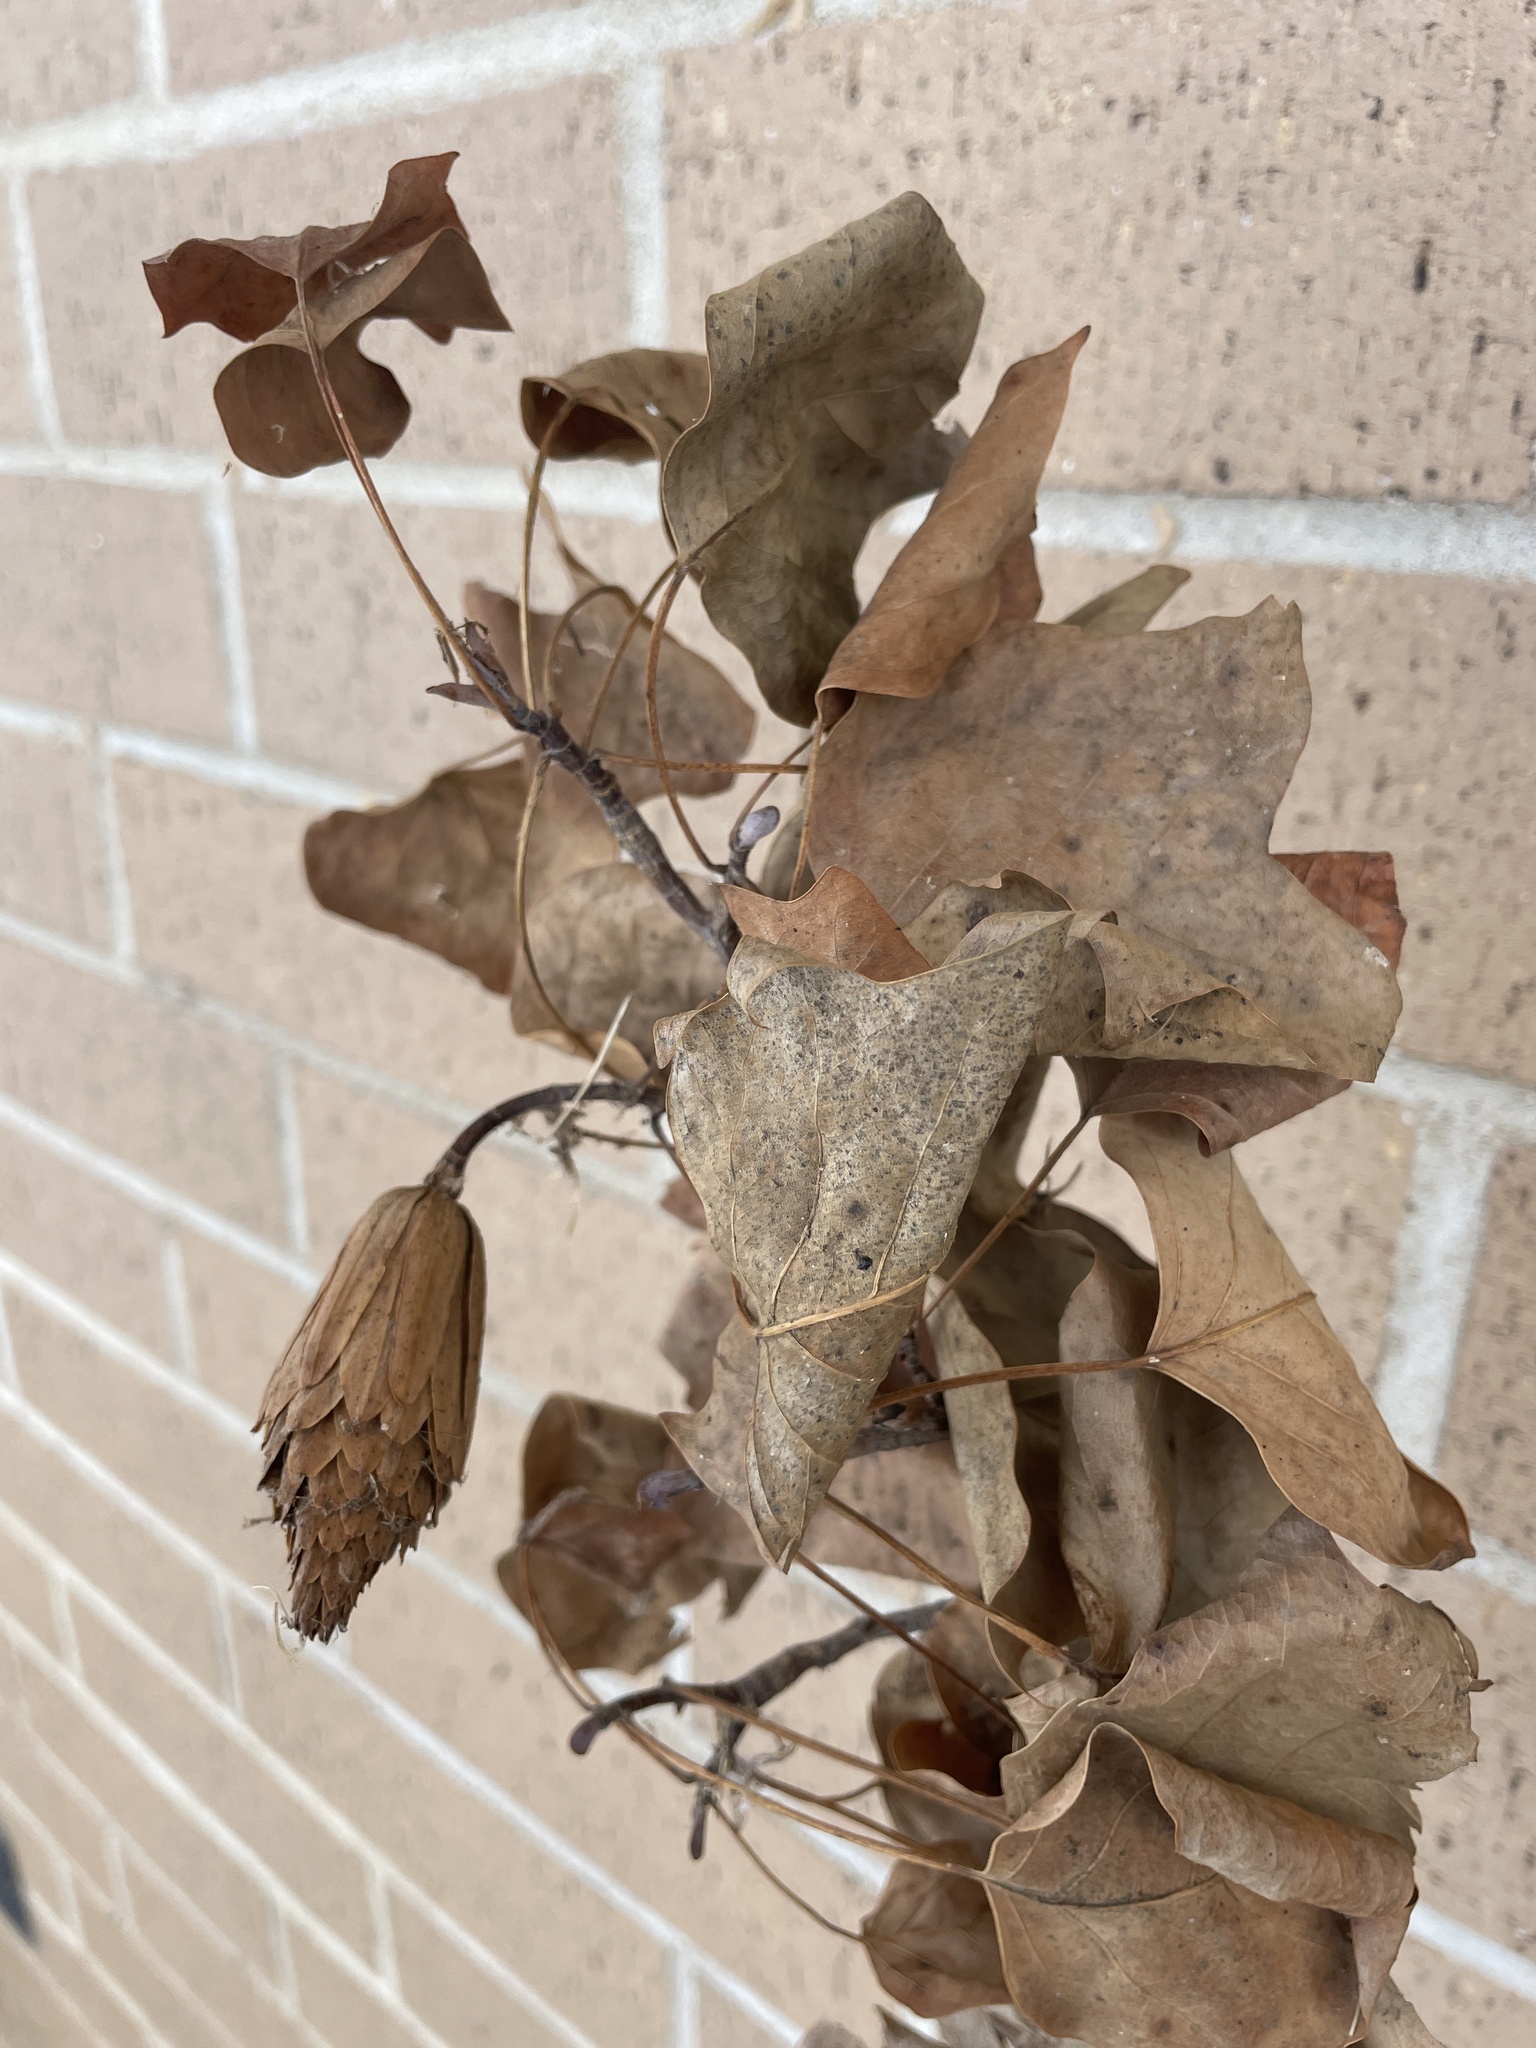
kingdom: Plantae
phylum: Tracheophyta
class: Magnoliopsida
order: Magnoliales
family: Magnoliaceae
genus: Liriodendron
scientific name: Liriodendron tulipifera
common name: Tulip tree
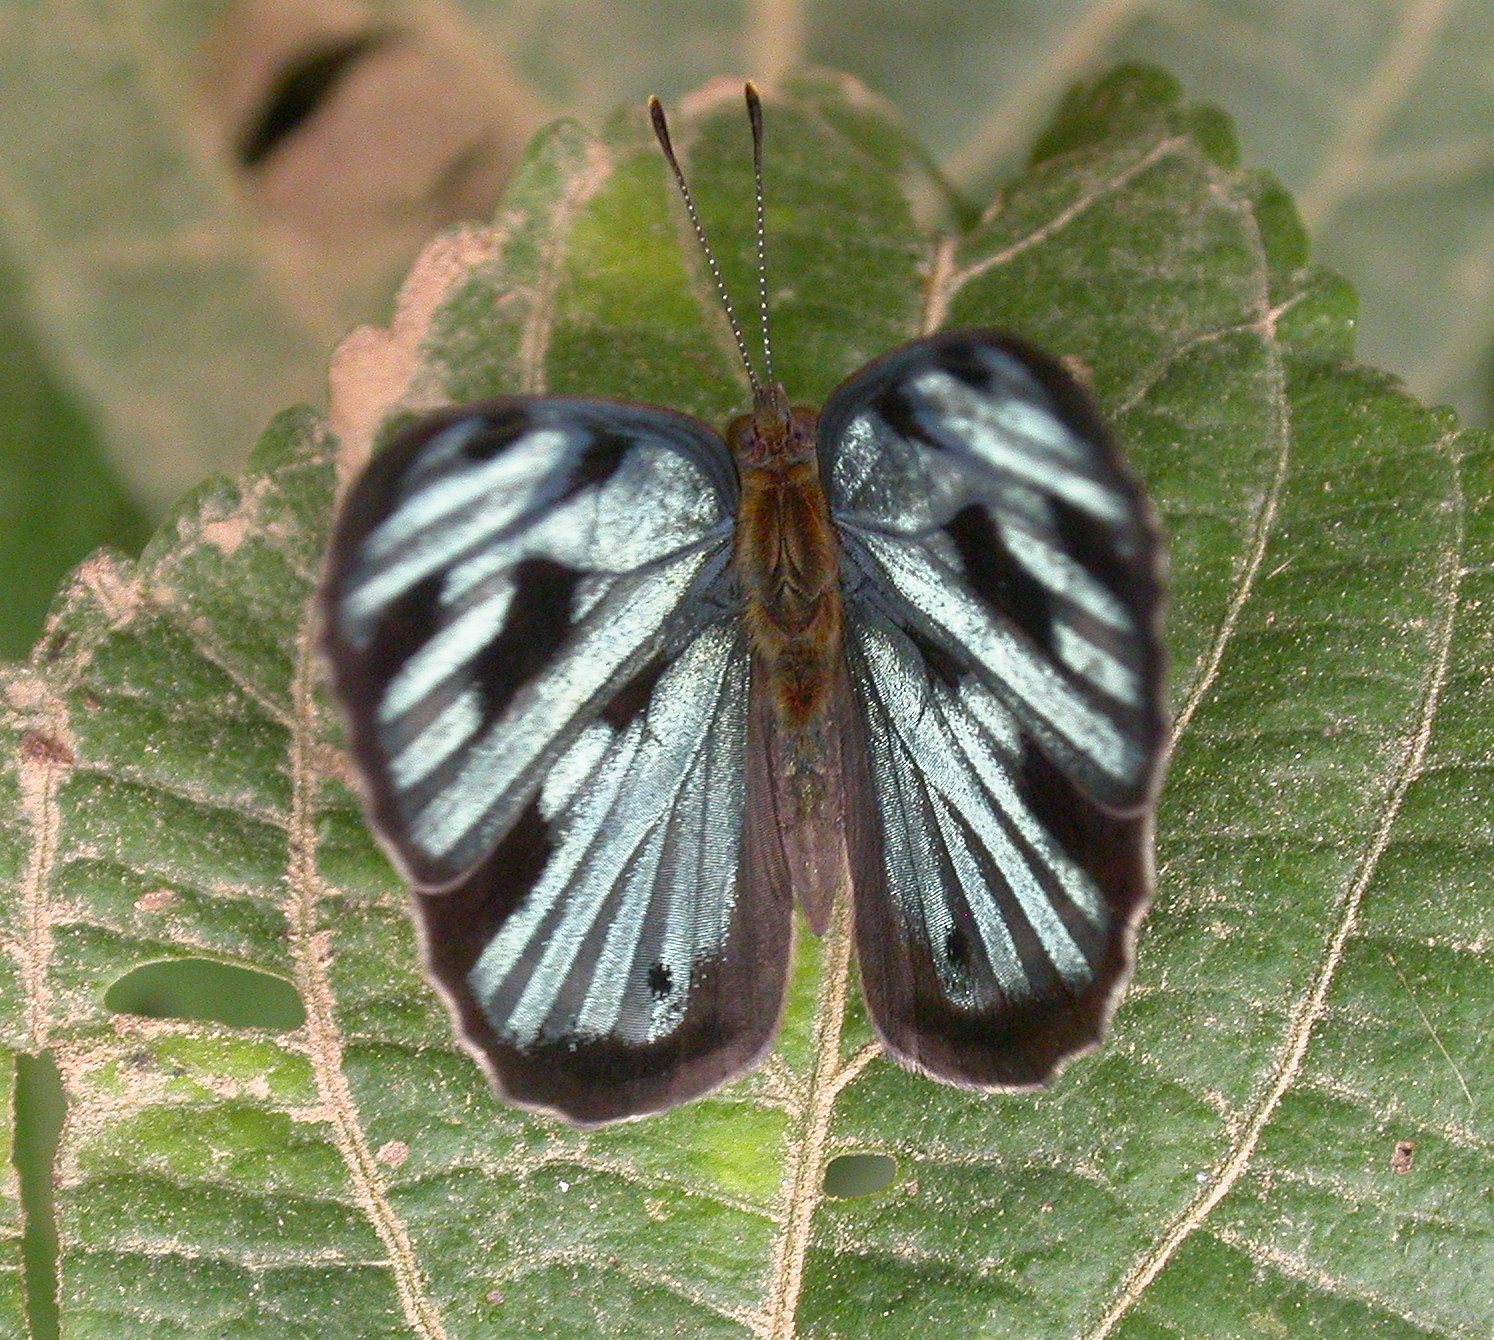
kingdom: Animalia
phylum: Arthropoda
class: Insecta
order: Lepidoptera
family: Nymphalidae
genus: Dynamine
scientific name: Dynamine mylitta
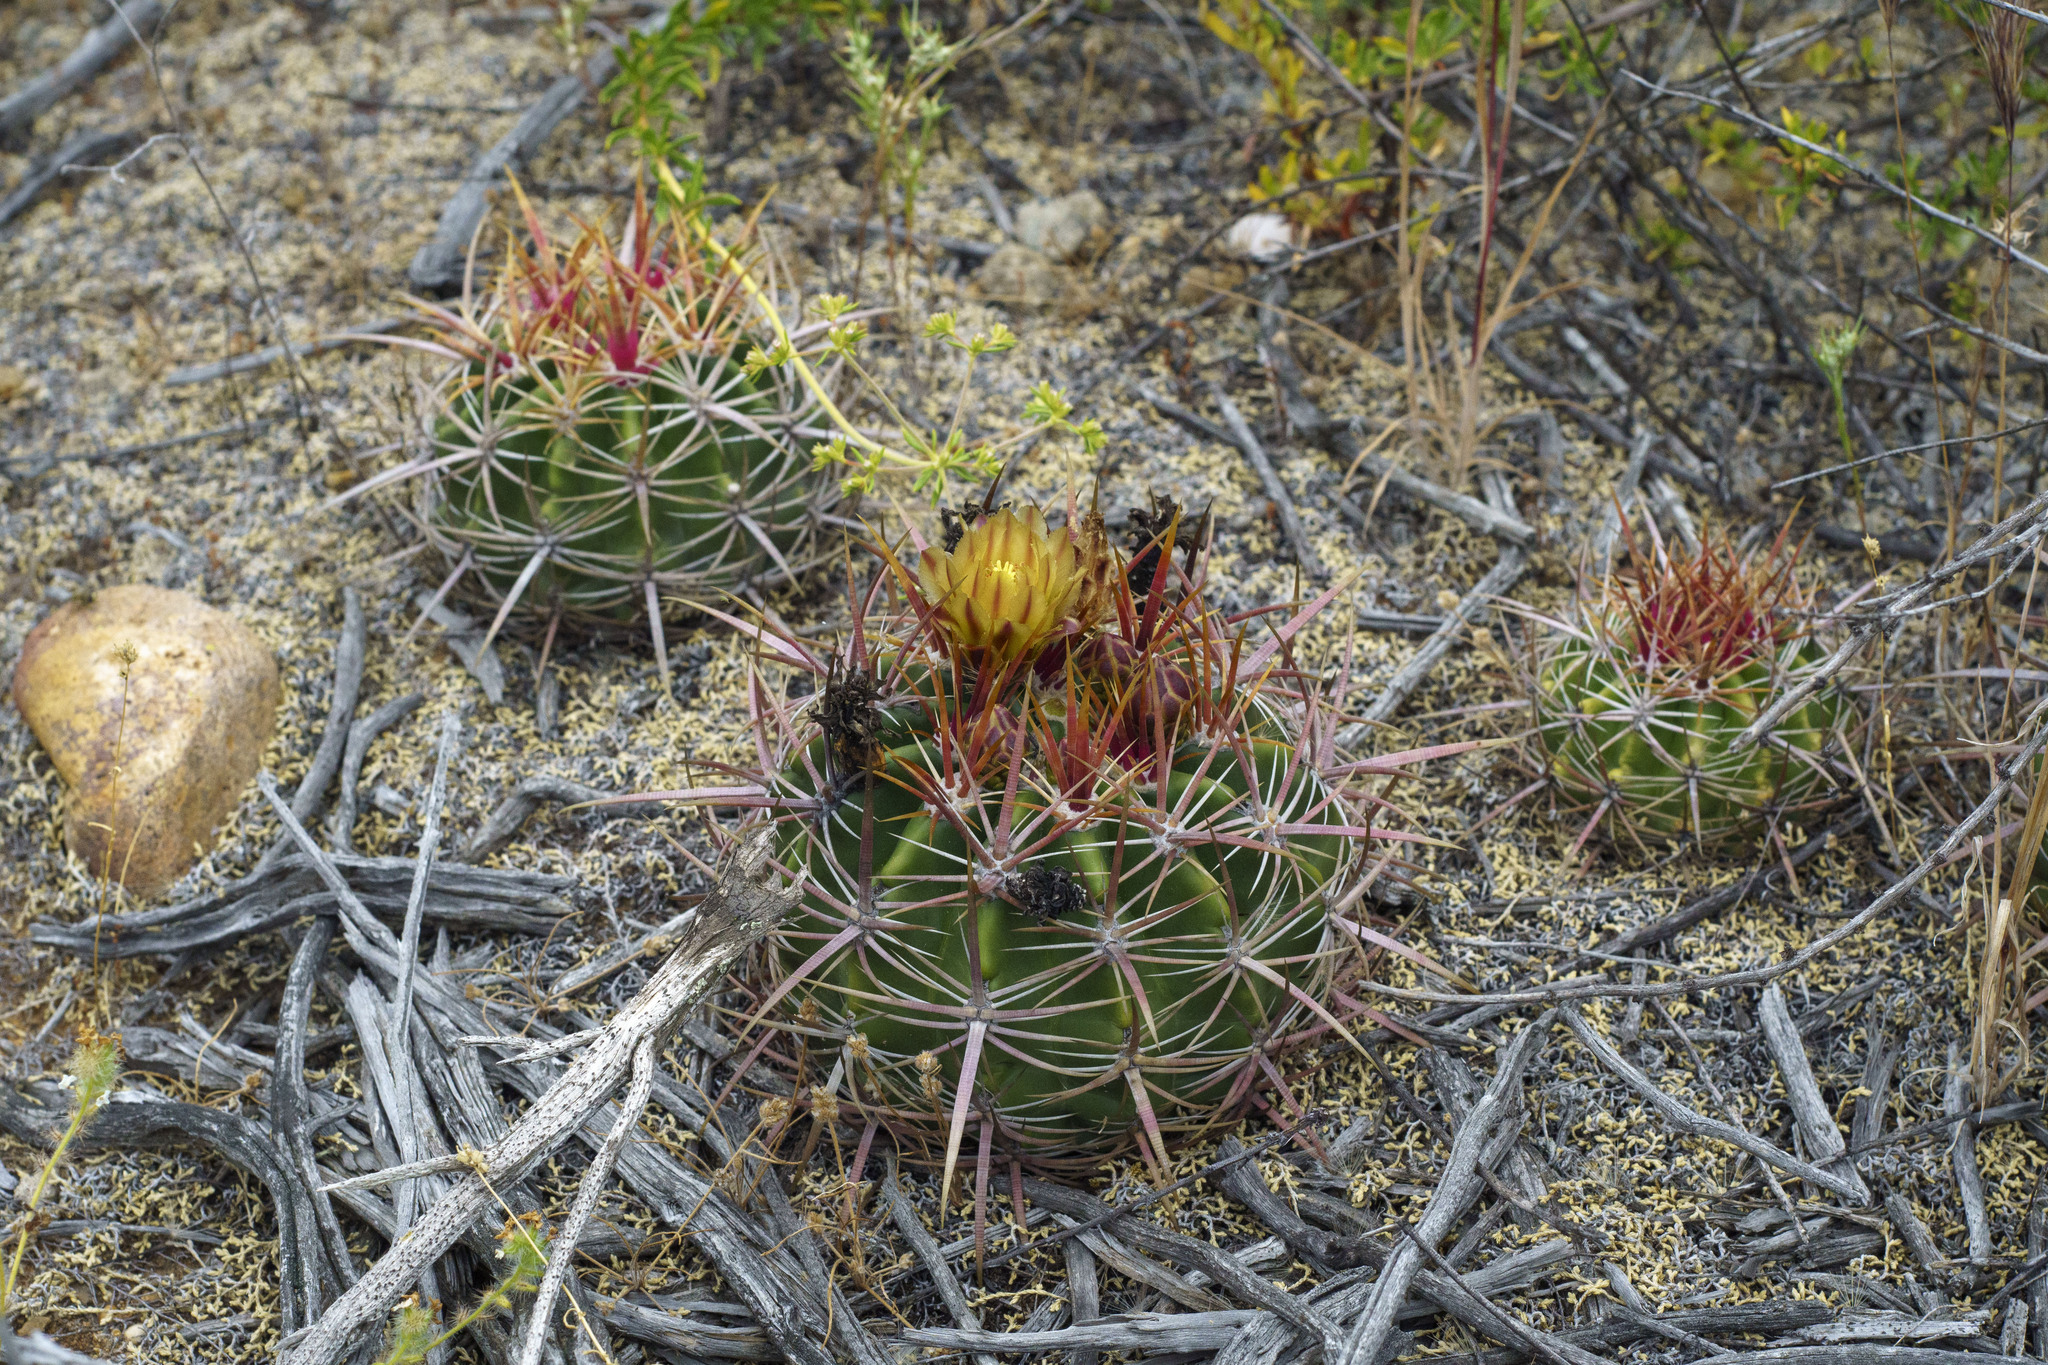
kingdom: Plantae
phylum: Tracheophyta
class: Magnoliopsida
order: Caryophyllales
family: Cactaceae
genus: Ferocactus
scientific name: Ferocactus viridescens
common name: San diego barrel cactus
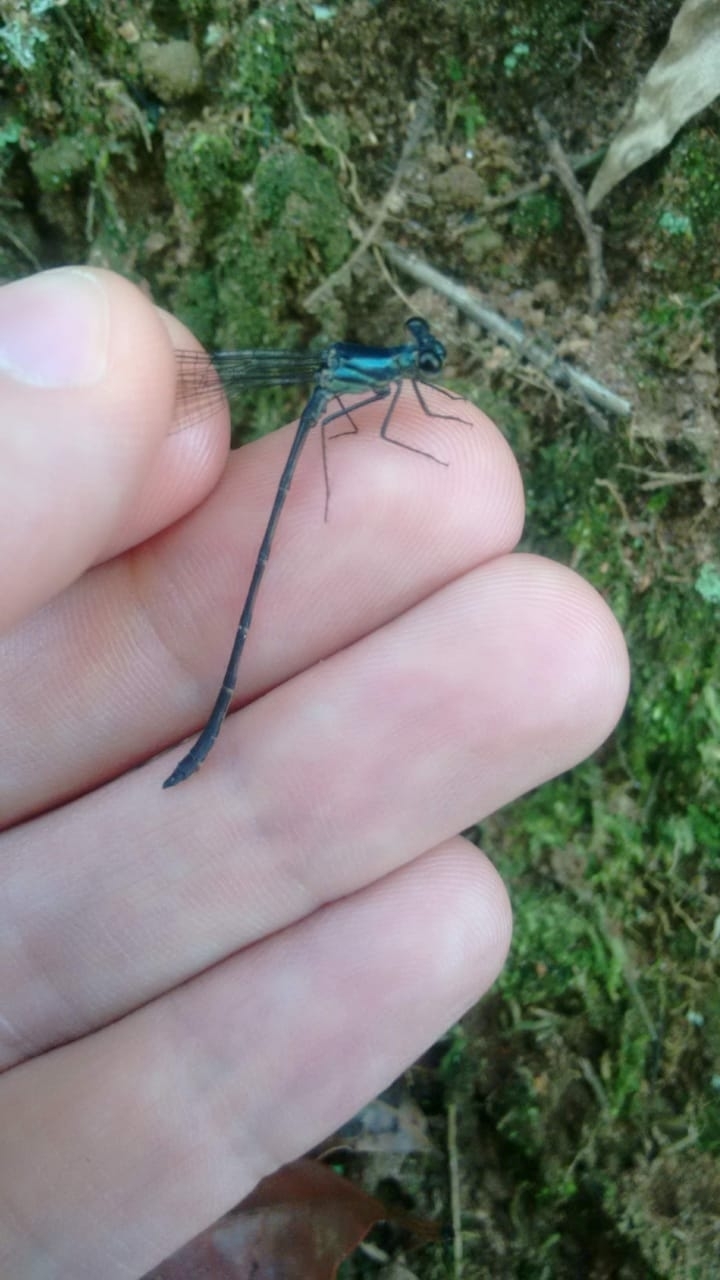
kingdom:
= = = = =
• **SHORT PROBLEM**
Recast the data above, from the line with "kingdom: Animalia" through the end of the data, as a Markdown table with the columns Row and Line. Leave out the pictures and any blank lines.

• **PROBLEM SOLUTION**
| Row | Line |
|---|---|
| 1 | kingdom: Animalia |
| 2 | phylum: Arthropoda |
| 3 | class: Insecta |
| 4 | order: Lepidoptera |
| 5 | family: Nymphalidae |
| 6 | genus: Dynamine |
| 7 | scientific name: Dynamine mylitta |
| 8 | kingdom: Plantae |
| 9 | phylum: Tracheophyta |
| 10 | class: Magnoliopsida |
| 11 | order: Caryophyllales |
| 12 | family: Cactaceae |
| 13 | genus: Ferocactus |
| 14 | scientific name: Ferocactus viridescens |
| 15 | common name: San diego barrel cactus |
| 16 | kingdom: |